Quiero ser claro: no defiendo ni respaldo la reforma de la cual derivó este proceso de elección de los futuros representantes del Poder Judicial. Mucho menos avalo el esquema que se definió para su elección, ni el mecanismo establecido por la autoridad electoral, carente de transparencia y de los candados necesarios para garantizar una elección democrática. Yo, que sí acudí a las urnas, puedo compartir que fue complejo emitir mi voto: la cantidad de nombres desconocidos y, peor aún, la escasa y deficiente información sobre los puestos y responsabilidades de los candidatos convirtieron este proceso en un sistema inútil e ineficiente.
Insisto en mi reflexión: poco a poco hemos ido perdiendo instituciones y la autonomía de otras, lo cual nos lleva a un Estado cada vez más centralizado y empoderado. Entregarle al Ejecutivo y a Morena el control del Poder Judicial no solo es un retroceso; es asumir que, de ahora en adelante, la justicia la dictará el gobierno en turno.
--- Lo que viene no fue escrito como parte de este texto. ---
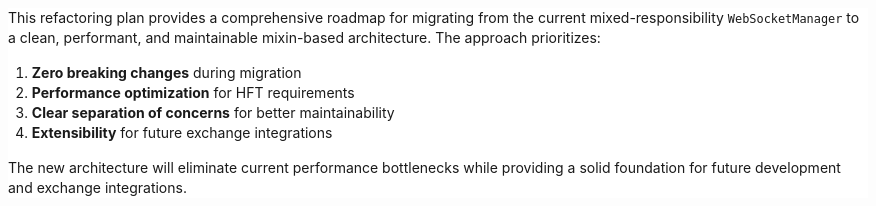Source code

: This refactoring plan provides a comprehensive roadmap for migrating from the current mixed-responsibility `WebSocketManager` to a clean, performant, and maintainable mixin-based architecture. The approach prioritizes:

1. **Zero breaking changes** during migration
2. **Performance optimization** for HFT requirements  
3. **Clear separation of concerns** for better maintainability
4. **Extensibility** for future exchange integrations

The new architecture will eliminate current performance bottlenecks while providing a solid foundation for future development and exchange integrations.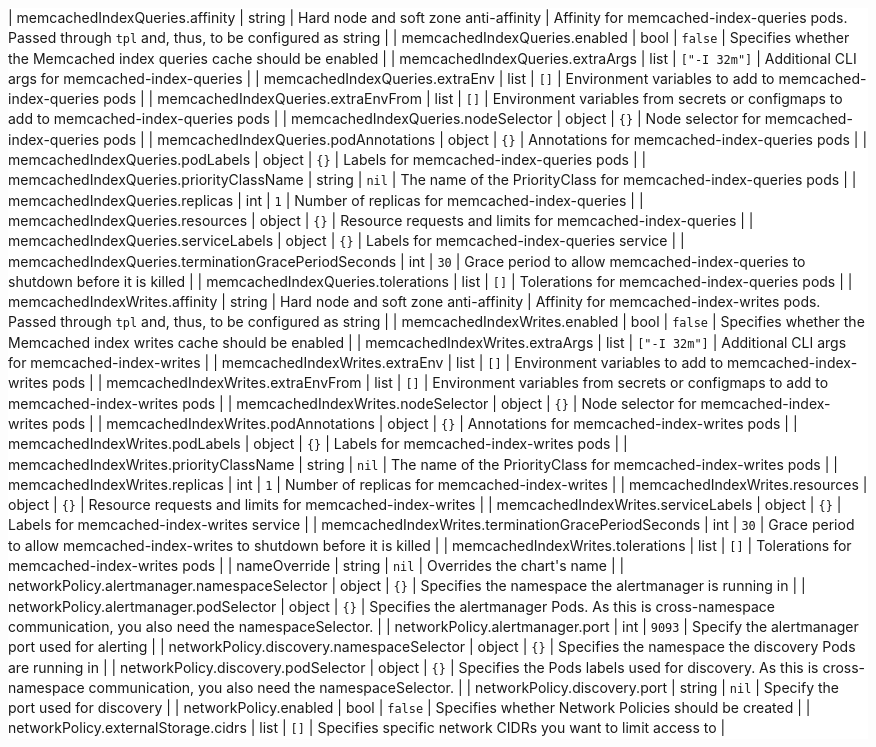 | memcachedIndexQueries.affinity | string | Hard node and soft zone anti-affinity | Affinity for memcached-index-queries pods. Passed through `tpl` and, thus, to be configured as string |
| memcachedIndexQueries.enabled | bool | `false` | Specifies whether the Memcached index queries cache should be enabled |
| memcachedIndexQueries.extraArgs | list | `["-I 32m"]` | Additional CLI args for memcached-index-queries |
| memcachedIndexQueries.extraEnv | list | `[]` | Environment variables to add to memcached-index-queries pods |
| memcachedIndexQueries.extraEnvFrom | list | `[]` | Environment variables from secrets or configmaps to add to memcached-index-queries pods |
| memcachedIndexQueries.nodeSelector | object | `{}` | Node selector for memcached-index-queries pods |
| memcachedIndexQueries.podAnnotations | object | `{}` | Annotations for memcached-index-queries pods |
| memcachedIndexQueries.podLabels | object | `{}` | Labels for memcached-index-queries pods |
| memcachedIndexQueries.priorityClassName | string | `nil` | The name of the PriorityClass for memcached-index-queries pods |
| memcachedIndexQueries.replicas | int | `1` | Number of replicas for memcached-index-queries |
| memcachedIndexQueries.resources | object | `{}` | Resource requests and limits for memcached-index-queries |
| memcachedIndexQueries.serviceLabels | object | `{}` | Labels for memcached-index-queries service |
| memcachedIndexQueries.terminationGracePeriodSeconds | int | `30` | Grace period to allow memcached-index-queries to shutdown before it is killed |
| memcachedIndexQueries.tolerations | list | `[]` | Tolerations for memcached-index-queries pods |
| memcachedIndexWrites.affinity | string | Hard node and soft zone anti-affinity | Affinity for memcached-index-writes pods. Passed through `tpl` and, thus, to be configured as string |
| memcachedIndexWrites.enabled | bool | `false` | Specifies whether the Memcached index writes cache should be enabled |
| memcachedIndexWrites.extraArgs | list | `["-I 32m"]` | Additional CLI args for memcached-index-writes |
| memcachedIndexWrites.extraEnv | list | `[]` | Environment variables to add to memcached-index-writes pods |
| memcachedIndexWrites.extraEnvFrom | list | `[]` | Environment variables from secrets or configmaps to add to memcached-index-writes pods |
| memcachedIndexWrites.nodeSelector | object | `{}` | Node selector for memcached-index-writes pods |
| memcachedIndexWrites.podAnnotations | object | `{}` | Annotations for memcached-index-writes pods |
| memcachedIndexWrites.podLabels | object | `{}` | Labels for memcached-index-writes pods |
| memcachedIndexWrites.priorityClassName | string | `nil` | The name of the PriorityClass for memcached-index-writes pods |
| memcachedIndexWrites.replicas | int | `1` | Number of replicas for memcached-index-writes |
| memcachedIndexWrites.resources | object | `{}` | Resource requests and limits for memcached-index-writes |
| memcachedIndexWrites.serviceLabels | object | `{}` | Labels for memcached-index-writes service |
| memcachedIndexWrites.terminationGracePeriodSeconds | int | `30` | Grace period to allow memcached-index-writes to shutdown before it is killed |
| memcachedIndexWrites.tolerations | list | `[]` | Tolerations for memcached-index-writes pods |
| nameOverride | string | `nil` | Overrides the chart's name |
| networkPolicy.alertmanager.namespaceSelector | object | `{}` | Specifies the namespace the alertmanager is running in |
| networkPolicy.alertmanager.podSelector | object | `{}` | Specifies the alertmanager Pods. As this is cross-namespace communication, you also need the namespaceSelector. |
| networkPolicy.alertmanager.port | int | `9093` | Specify the alertmanager port used for alerting |
| networkPolicy.discovery.namespaceSelector | object | `{}` | Specifies the namespace the discovery Pods are running in |
| networkPolicy.discovery.podSelector | object | `{}` | Specifies the Pods labels used for discovery. As this is cross-namespace communication, you also need the namespaceSelector. |
| networkPolicy.discovery.port | string | `nil` | Specify the port used for discovery |
| networkPolicy.enabled | bool | `false` | Specifies whether Network Policies should be created |
| networkPolicy.externalStorage.cidrs | list | `[]` | Specifies specific network CIDRs you want to limit access to |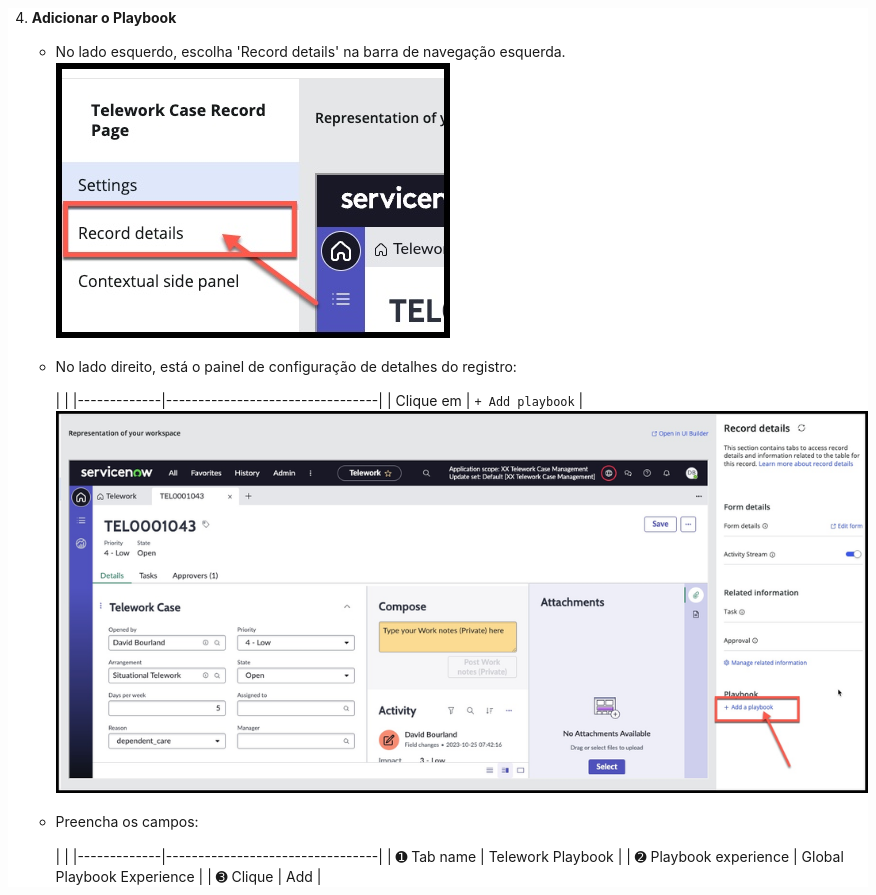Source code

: 4. **Adicionar o Playbook**

   - No lado esquerdo, escolha 'Record details' na barra de navegação esquerda.
     ![](./Playbook%20Images/choose%20record%20details.jpg)

   - No lado direito, está o painel de configuração de detalhes do registro:

     |  | 
     |-------------|---------------------------------|
     | Clique em | `+ Add playbook` |
       ![](./Playbook%20Images/add%20a%20playbook.jpg)

   - Preencha os campos:

     |  | 
     |-------------|---------------------------------|
     | <span className="large-number">➊</span> Tab name | Telework Playbook |
     | <span className="large-number">➋</span> Playbook experience | Global Playbook Experience |
     | <span className="large-number">➌</span> Clique | <span className="button-purple">Add</span> |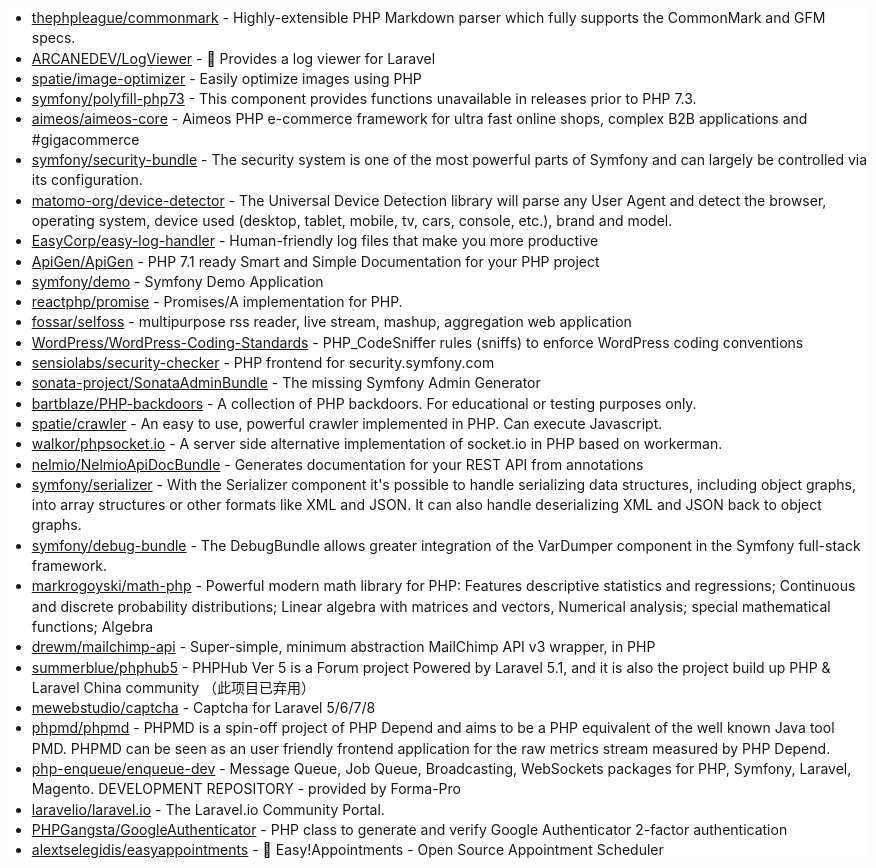 * [thephpleague/commonmark](https://github.com/thephpleague/commonmark) - Highly-extensible PHP Markdown parser which fully supports the CommonMark and GFM specs.
* [ARCANEDEV/LogViewer](https://github.com/ARCANEDEV/LogViewer) - :page_with_curl: Provides a log viewer for Laravel
* [spatie/image-optimizer](https://github.com/spatie/image-optimizer) - Easily optimize images using PHP
* [symfony/polyfill-php73](https://github.com/symfony/polyfill-php73) - This component provides functions unavailable in releases prior to PHP 7.3.
* [aimeos/aimeos-core](https://github.com/aimeos/aimeos-core) - Aimeos PHP e-commerce framework for ultra fast online shops, complex B2B applications and #gigacommerce
* [symfony/security-bundle](https://github.com/symfony/security-bundle) - The security system is one of the most powerful parts of Symfony and can largely be controlled via its configuration.
* [matomo-org/device-detector](https://github.com/matomo-org/device-detector) - The Universal Device Detection library will parse any User Agent and detect the browser, operating system, device used (desktop, tablet, mobile, tv, cars, console, etc.), brand and model.
* [EasyCorp/easy-log-handler](https://github.com/EasyCorp/easy-log-handler) - Human-friendly log files that make you more productive
* [ApiGen/ApiGen](https://github.com/ApiGen/ApiGen) - PHP 7.1 ready Smart and Simple Documentation for your PHP project
* [symfony/demo](https://github.com/symfony/demo) - Symfony Demo Application
* [reactphp/promise](https://github.com/reactphp/promise) - Promises/A implementation for PHP.
* [fossar/selfoss](https://github.com/fossar/selfoss) - multipurpose rss reader, live stream, mashup, aggregation web application
* [WordPress/WordPress-Coding-Standards](https://github.com/WordPress/WordPress-Coding-Standards) - PHP_CodeSniffer rules (sniffs) to enforce WordPress coding conventions
* [sensiolabs/security-checker](https://github.com/sensiolabs/security-checker) - PHP frontend for security.symfony.com
* [sonata-project/SonataAdminBundle](https://github.com/sonata-project/SonataAdminBundle) - The missing Symfony Admin Generator
* [bartblaze/PHP-backdoors](https://github.com/bartblaze/PHP-backdoors) - A collection of PHP backdoors. For educational or testing purposes only.
* [spatie/crawler](https://github.com/spatie/crawler) - An easy to use,  powerful crawler implemented in PHP. Can execute Javascript.
* [walkor/phpsocket.io](https://github.com/walkor/phpsocket.io) - A server side alternative implementation of socket.io in PHP based on workerman.
* [nelmio/NelmioApiDocBundle](https://github.com/nelmio/NelmioApiDocBundle) - Generates documentation for your REST API from annotations
* [symfony/serializer](https://github.com/symfony/serializer) - With the Serializer component it's possible to handle serializing data structures, including object graphs, into array structures or other formats like XML and JSON. It can also handle deserializing XML and JSON back to object graphs.
* [symfony/debug-bundle](https://github.com/symfony/debug-bundle) - The DebugBundle allows greater integration of the VarDumper component in the Symfony full-stack framework.
* [markrogoyski/math-php](https://github.com/markrogoyski/math-php) - Powerful modern math library for PHP: Features descriptive statistics and regressions; Continuous and discrete probability distributions; Linear algebra with matrices and vectors, Numerical analysis; special mathematical functions; Algebra
* [drewm/mailchimp-api](https://github.com/drewm/mailchimp-api) - Super-simple, minimum abstraction MailChimp API v3 wrapper, in PHP
* [summerblue/phphub5](https://github.com/summerblue/phphub5) - PHPHub Ver 5 is a Forum project Powered by Laravel 5.1, and it is also the project build up PHP & Laravel China community （此项目已弃用）
* [mewebstudio/captcha](https://github.com/mewebstudio/captcha) - Captcha for Laravel 5/6/7/8
* [phpmd/phpmd](https://github.com/phpmd/phpmd) - PHPMD is a spin-off project of PHP Depend and aims to be a PHP equivalent of the well known Java tool PMD. PHPMD can be seen as an user friendly frontend application for the raw metrics stream measured by PHP Depend.
* [php-enqueue/enqueue-dev](https://github.com/php-enqueue/enqueue-dev) - Message Queue, Job Queue, Broadcasting, WebSockets packages for PHP, Symfony, Laravel, Magento. DEVELOPMENT REPOSITORY - provided by Forma-Pro
* [laravelio/laravel.io](https://github.com/laravelio/laravel.io) - The Laravel.io Community Portal.
* [PHPGangsta/GoogleAuthenticator](https://github.com/PHPGangsta/GoogleAuthenticator) - PHP class to generate and verify Google Authenticator 2-factor authentication
* [alextselegidis/easyappointments](https://github.com/alextselegidis/easyappointments) - :date: Easy!Appointments - Open Source Appointment Scheduler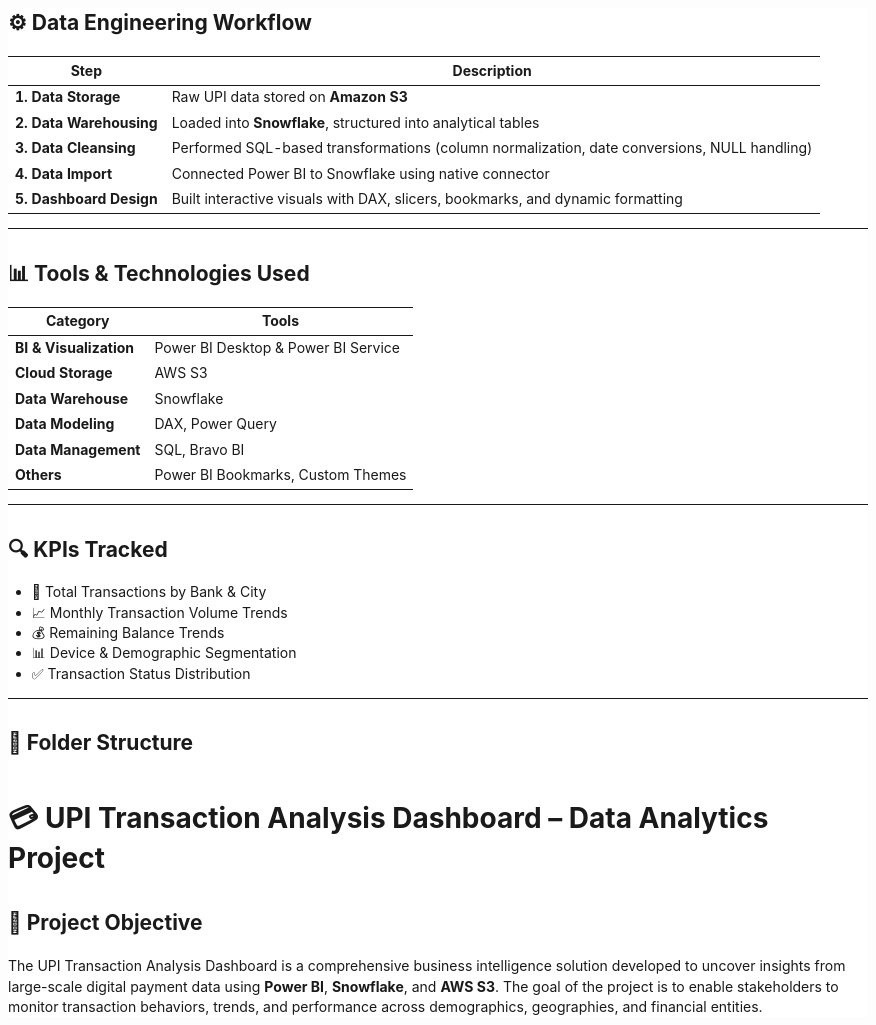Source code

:## ⚙️ Data Engineering Workflow

| Step | Description |
|------|-------------|
| **1. Data Storage** | Raw UPI data stored on **Amazon S3** |
| **2. Data Warehousing** | Loaded into **Snowflake**, structured into analytical tables |
| **3. Data Cleansing** | Performed SQL-based transformations (column normalization, date conversions, NULL handling) |
| **4. Data Import** | Connected Power BI to Snowflake using native connector |
| **5. Dashboard Design** | Built interactive visuals with DAX, slicers, bookmarks, and dynamic formatting |

---

## 📊 Tools & Technologies Used

| Category         | Tools                                |
|------------------|---------------------------------------|
| **BI & Visualization** | Power BI Desktop & Power BI Service |
| **Cloud Storage** | AWS S3                              |
| **Data Warehouse** | Snowflake                          |
| **Data Modeling** | DAX, Power Query                    |
| **Data Management** | SQL, Bravo BI                      |
| **Others**         | Power BI Bookmarks, Custom Themes  |

---

## 🔍 KPIs Tracked
- 🏦 Total Transactions by Bank & City
- 📈 Monthly Transaction Volume Trends
- 💰 Remaining Balance Trends
- 📊 Device & Demographic Segmentation
- ✅ Transaction Status Distribution

---

## 📁 Folder Structure
# 💳 UPI Transaction Analysis Dashboard – Data Analytics Project

## 🧠 Project Objective
The UPI Transaction Analysis Dashboard is a comprehensive business intelligence solution developed to uncover insights from large-scale digital payment data using **Power BI**, **Snowflake**, and **AWS S3**. The goal of the project is to enable stakeholders to monitor transaction behaviors, trends, and performance across demographics, geographies, and financial entities.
En ningún momento he cuestionado la necesidad de fortalecer, mejorar o incluso reestructurar al Poder Judicial. Todos los que hemos sido testigos de las debilidades del sistema legal —lo frágil y costoso que resulta buscar justicia— lo sabemos. Pero la realidad es que, para el Ejecutivo, el objetivo de la reforma no era mejorar la justicia: lo que buscaban era el control absoluto de ese poder. Así lo planteó Andrés Manuel López Obrador en su férrea y frontal lucha contra los ministros que frenaron varios de sus proyectos por ser inconstitucionales. En la Suprema Corte de Justicia, su absolutismo encontró el contrapeso que la oposición nunca logró ejercer. Por ello, preparando su salida, se encargó de elegir a representantes y candidatos que garantizaran obediencia total. Les dejó una instrucción clara: aprobar en el Congreso la reforma al Poder Judicial. Estos, a su vez, pasaron la propuesta sin análisis, sin revisión, sin cuestionamientos. La aprobaron, y hoy vemos el resultado.
Sobre ellos recaerá la responsabilidad, y espero que la historia los coloque en el lugar que les corresponde. Pero también recaerá sobre nosotros, los ciudadanos, por no haber impuesto un freno mediante una participación real frente al autoritarismo del gobierno.
México es el único país que tenemos, el que dejaremos a nuestros hijos, y por el que todos debimos haber peleado. Tengo amigos y conocidos a quienes respeto profundamente y que hicieron un llamado a no votar; sin embargo, no votar solo facilitó el camino a las estructuras de Morena. La propia ley jamás contempló un mecanismo de reversión en caso de falta de respaldo o de una alta abstención ciudadana. No obstante, a partir de hoy tendremos nuevos ministros, magistrados y jueces, y en su gran mayoría serán fieles y leales a la ideología de un partido, no a los mexicanos. Y eso, mis queridos amigos, va en contra de todos los ciudadanos, en contra de la justicia, en contra de las libertades.
En conclusión, la democracia no muere de un día para otro: se debilita cada vez que la ciudadanía calla, concede, se ausenta o renuncia a su responsabilidad. Hoy, más que nunca, es evidente que un poder sin contrapesos no busca justicia ni igualdad, sino que solo exige obediencia.